• [Source data]:

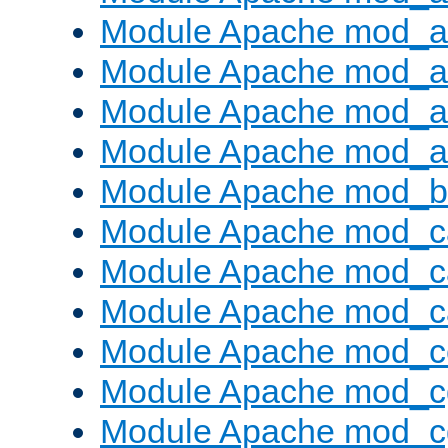
Module Apache mod_a
Module Apache mod_a
Module Apache mod_a
Module Apache mod_a
Module Apache mod_bu
Module Apache mod_c
Module Apache mod_c
Module Apache mod_c
Module Apache mod_c
Module Apache mod_c
Module Apache mod_c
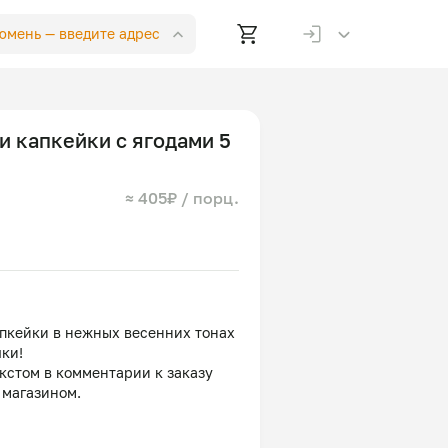
Тюмень —
введите адрес
 и капкейки с ягодами 5
≈ 405₽ / порц.
апкейки в нежных весенних тонах
чки!
кстом в комментарии к заказу
 магазином.
ниль или молочный ломтик.
никой.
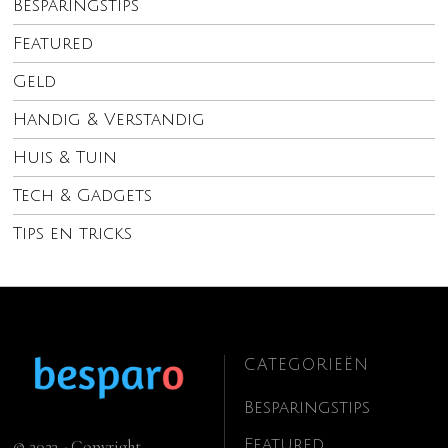
Besparingstips
Featured
Geld
Handig & Verstandig
Huis & Tuin
Tech & Gadgets
Tips en tricks
CATEGORIEËN
Besparingstips
Featured
© 2023 - Copyright.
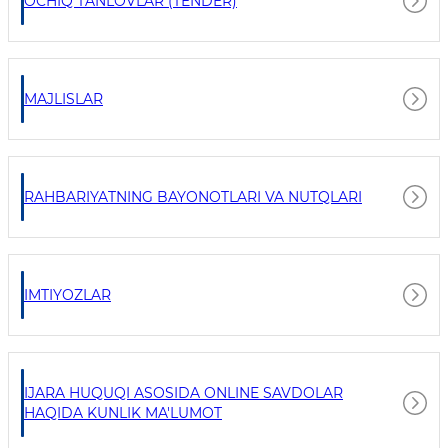
OCHIQ TANLOVLAR (TENDER)
MAJLISLAR
RAHBARIYATNING BAYONOTLARI VA NUTQLARI
IMTIYOZLAR
IJARA HUQUQI ASOSIDA ONLINE SAVDOLAR
HAQIDA KUNLIK MA'LUMOT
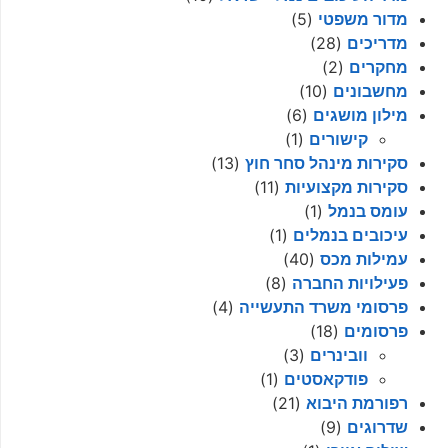
מדור משפטי
(5)
מדריכים
(28)
מחקרים
(2)
מחשבונים
(10)
מילון מושגים
(6)
קישורים
(1)
סקירות מינהל סחר חוץ
(13)
סקירות מקצועיות
(11)
עומס בנמל
(1)
עיכובים בנמלים
(1)
עמילות מכס
(40)
פעילויות החברה
(8)
פרסומי משרד התעשייה
(4)
פרסומים
(18)
וובינרים
(3)
פודקאסטים
(1)
רפורמת היבוא
(21)
שדרוגים
(9)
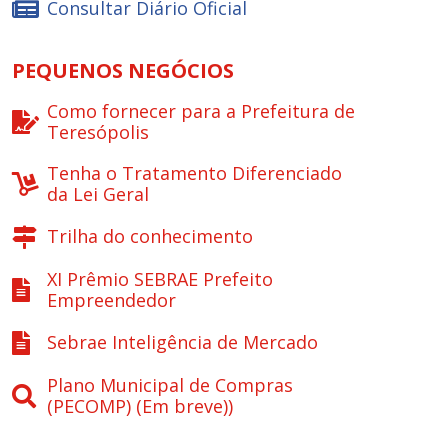
Consultar Diário Oficial
PEQUENOS NEGÓCIOS
Como fornecer para a Prefeitura de
Teresópolis
Tenha o Tratamento Diferenciado
da Lei Geral
Trilha do conhecimento
XI Prêmio SEBRAE Prefeito
Empreendedor
Sebrae Inteligência de Mercado
Plano Municipal de Compras
(PECOMP) (Em breve))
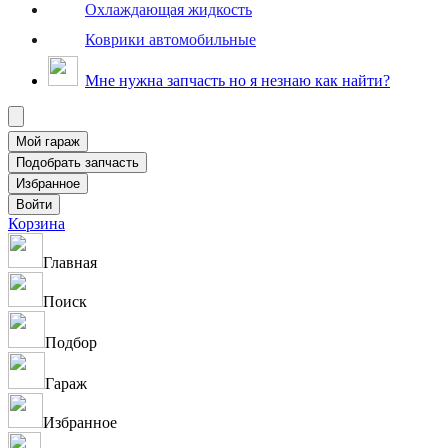
Охлаждающая жидкость
Коврики автомобильные
Мне нужна запчасть но я незнаю как найти?
Корзина
Главная
Поиск
Подбор
Гараж
Избранное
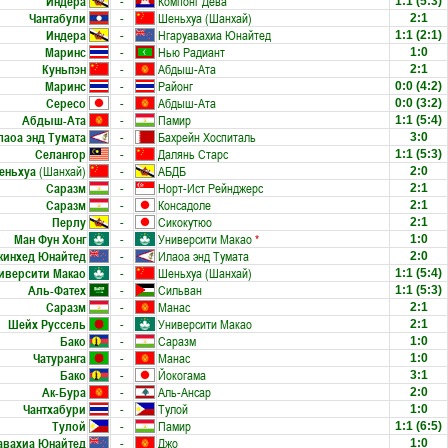
Индера
-
Компонг Дева
1:1
(5:3)
Чантабули
-
Шеньхуа (Шанхай)
2:1
Индера
-
Нгаруавахиа Юнайтед
1:1
(2:1)
Маринс
-
Нью Радиант
1:0
Куньпэн
-
Абдыш-Ата
2:1
Маринс
-
Районг
0:0
(4:2)
Сересо
-
Абдыш-Ата
0:0
(3:2)
Абдыш-Ата
-
Памир
1:1
(5:4)
лаоа энд Тумата
-
Бахрейн Хоспиталь
3:0
Селангор
-
Далянь Старс
1:1
(5:3)
еньхуа
(Шанхай)
-
АБДБ
2:0
Саразм
-
Норт-Ист Рейнджерс
2:1
Саразм
-
Консадоле
2:1
Перлу
-
Сикокутюо
2:1
Ман Фун Хонг
-
Университи Макао
*
1:0
кинхед Юнайтед
-
Илаоа энд Тумата
2:0
иверсити Макао
-
Шеньхуа (Шанхай)
1:1
(5:4)
Аль-Фатех
-
Сильван
1:1
(5:3)
Саразм
-
Манас
2:1
Шейх Руссель
-
Университи Макао
2:1
Бако
-
Саразм
1:0
Чатуранга
-
Манас
1:0
Бако
-
Йокогама
3:1
Ак-Бура
-
Аль-Ансар
2:0
Чантхабури
-
Тулой
1:0
Тулой
-
Памир
1:1
(6:5)
авахиа Юнайтед
-
Джо
1:0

• [Task objective]:
Retype each record exactly as it appears above and drop the images.

• [Solution to the exercise]:
Module Apache mod_a
Module Apache mod_a
Module Apache mod_a
Module Apache mod_a
Module Apache mod_bu
Module Apache mod_c
Module Apache mod_c
Module Apache mod_c
Module Apache mod_c
Module Apache mod_c
Module Apache mod_c
Тюмень —
введите адрес
 и капкейки с ягодами 5
≈ 405₽ / порц.
апкейки в нежных весенних тонах
чки!
кстом в комментарии к заказу
 магазином.
ниль или молочный ломтик.
никой.
Besparingstips
Featured
Geld
Handig & Verstandig
Huis & Tuin
Tech & Gadgets
Tips en tricks
CATEGORIEËN
Besparingstips
Featured
© 2023 - Copyright.
OCHIQ TANLOVLAR (TENDER)
MAJLISLAR
RAHBARIYATNING BAYONOTLARI VA NUTQLARI
IMTIYOZLAR
IJARA HUQUQI ASOSIDA ONLINE SAVDOLAR
HAQIDA KUNLIK MA'LUMOT
מדור משפטי
(5)
מדריכים
(28)
מחקרים
(2)
מחשבונים
(10)
מילון מושגים
(6)
קישורים
(1)
סקירות מינהל סחר חוץ
(13)
סקירות מקצועיות
(11)
עומס בנמל
(1)
עיכובים בנמלים
(1)
עמילות מכס
(40)
פעילויות החברה
(8)
פרסומי משרד התעשייה
(4)
פרסומים
(18)
וובינרים
(3)
פודקאסטים
(1)
רפורמת היבוא
(21)
שדרוגים
(9)
Consultar Diário Oficial
PEQUENOS NEGÓCIOS
Como fornecer para a Prefeitura de
Teresópolis
Tenha o Tratamento Diferenciado
da Lei Geral
Trilha do conhecimento
XI Prêmio SEBRAE Prefeito
Empreendedor
Sebrae Inteligência de Mercado
Plano Municipal de Compras
(PECOMP) (Em breve))
Охлаждающая жидкость
Коврики автомобильные
Мне нужна запчасть но я незнаю как найти?
Корзина
Главная
Поиск
Подбор
Гараж
Избранное
Индера
-
Компонг Дева
1:1
(5:3)
Чантабули
-
Шеньхуа (Шанхай)
2:1
Индера
-
Нгаруавахиа Юнайтед
1:1
(2:1)
Маринс
-
Нью Радиант
1:0
Куньпэн
-
Абдыш-Ата
2:1
Маринс
-
Районг
0:0
(4:2)
Сересо
-
Абдыш-Ата
0:0
(3:2)
Абдыш-Ата
-
Памир
1:1
(5:4)
лаоа энд Тумата
-
Бахрейн Хоспиталь
3:0
Селангор
-
Далянь Старс
1:1
(5:3)
еньхуа
(Шанхай)
-
АБДБ
2:0
Саразм
-
Норт-Ист Рейнджерс
2:1
Саразм
-
Консадоле
2:1
Перлу
-
Сикокутюо
2:1
Ман Фун Хонг
-
Университи Макао
*
1:0
кинхед Юнайтед
-
Илаоа энд Тумата
2:0
иверсити Макао
-
Шеньхуа (Шанхай)
1:1
(5:4)
Аль-Фатех
-
Сильван
1:1
(5:3)
Саразм
-
Манас
2:1
Шейх Руссель
-
Университи Макао
2:1
Бако
-
Саразм
1:0
Чатуранга
-
Манас
1:0
Бако
-
Йокогама
3:1
Ак-Бура
-
Аль-Ансар
2:0
Чантхабури
-
Тулой
1:0
Тулой
-
Памир
1:1
(6:5)
авахиа Юнайтед
-
Джо
1:0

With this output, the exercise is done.